TASK SET:
A. In the news excerpt about blackmail in St. Petersburg, how much money did the attackers demand from the economist?
B. Rewrite the passage of the news excerpt about blackmail in St. Petersburg between "St. Petersburg police" and "in recent years.", inclusive, replacing "blackmail cases" with "extortion cases".

DOCUMENT SECTION:
The activists said Russian criminals have been emboldened by a 2013 law that made it a crime to expose children to gay “propaganda,” part of a Kremlin-backed effort to defend traditional family values and counter the influence of what it considers a decadent West.
The latest victim a prominent St. Petersburg economist, said several men burst into the apartment where he was meeting his date. Claiming that his date was under age, they threatened to call the police and to release a video they had secretly filmed unless he paid up.
The St. Petersburg economist, however, did go to the police. He spoke to The Associated Press on condition of anonymity out of fear that his attackers, who know where he lives, would seek retribution if they learned that he had reported them.
The economist, who gave his age as “about 30,” said he thought they were lying about his date being a minor. But he said the attackers beat and threatened him – and suggested they had friends in the police force who they said would lock him up on fabricated charges.
He said they demanded more than 100,000 rubles ($1,500). One of them took his bank card and cleaned out his account, and they released him only after he agreed to transfer the balance the next day, he said.
St. Petersburg police spokesman Vyacheslav Stepchenko of course said he had not heard about these blackmail cases and said he wasn’t aware of any anti-gay attacks being registered in the city in recent years.
In both America and Great Britain in the 1950’s and 60’s when homosexuality was illegal many gay men were also blackmailed, although only a fraction came to the attention of the police. The film Victim of 1961 brought these issues to a mainstream audience. It starred Dirk Bogarde as a repressed, married homosexual taking on the blackmailers who drove his partner to suicide.

Stored dataset items:
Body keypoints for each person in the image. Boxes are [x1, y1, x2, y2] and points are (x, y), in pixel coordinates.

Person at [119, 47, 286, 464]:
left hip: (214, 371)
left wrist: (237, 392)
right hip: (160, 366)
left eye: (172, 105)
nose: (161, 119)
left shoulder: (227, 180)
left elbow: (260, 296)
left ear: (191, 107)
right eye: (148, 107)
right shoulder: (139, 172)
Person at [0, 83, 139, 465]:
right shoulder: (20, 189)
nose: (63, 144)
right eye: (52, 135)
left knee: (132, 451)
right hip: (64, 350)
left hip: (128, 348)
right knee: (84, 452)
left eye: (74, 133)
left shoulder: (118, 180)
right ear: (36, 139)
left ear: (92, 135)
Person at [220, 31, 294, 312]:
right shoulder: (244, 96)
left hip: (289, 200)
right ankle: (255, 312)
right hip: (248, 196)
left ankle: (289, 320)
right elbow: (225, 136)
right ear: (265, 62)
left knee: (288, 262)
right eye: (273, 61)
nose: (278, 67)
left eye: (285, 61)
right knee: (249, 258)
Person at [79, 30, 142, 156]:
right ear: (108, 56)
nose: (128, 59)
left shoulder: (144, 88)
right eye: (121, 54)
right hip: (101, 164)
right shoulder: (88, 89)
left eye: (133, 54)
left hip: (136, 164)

EXPECTED RESULTS:
A. More than 100,000 rubles ($1,500).

B.
St. Petersburg police spokesman Vyacheslav Stepchenko of course said he had not heard about these extortion cases and said he wasn’t aware of any anti-gay attacks being registered in the city in recent years.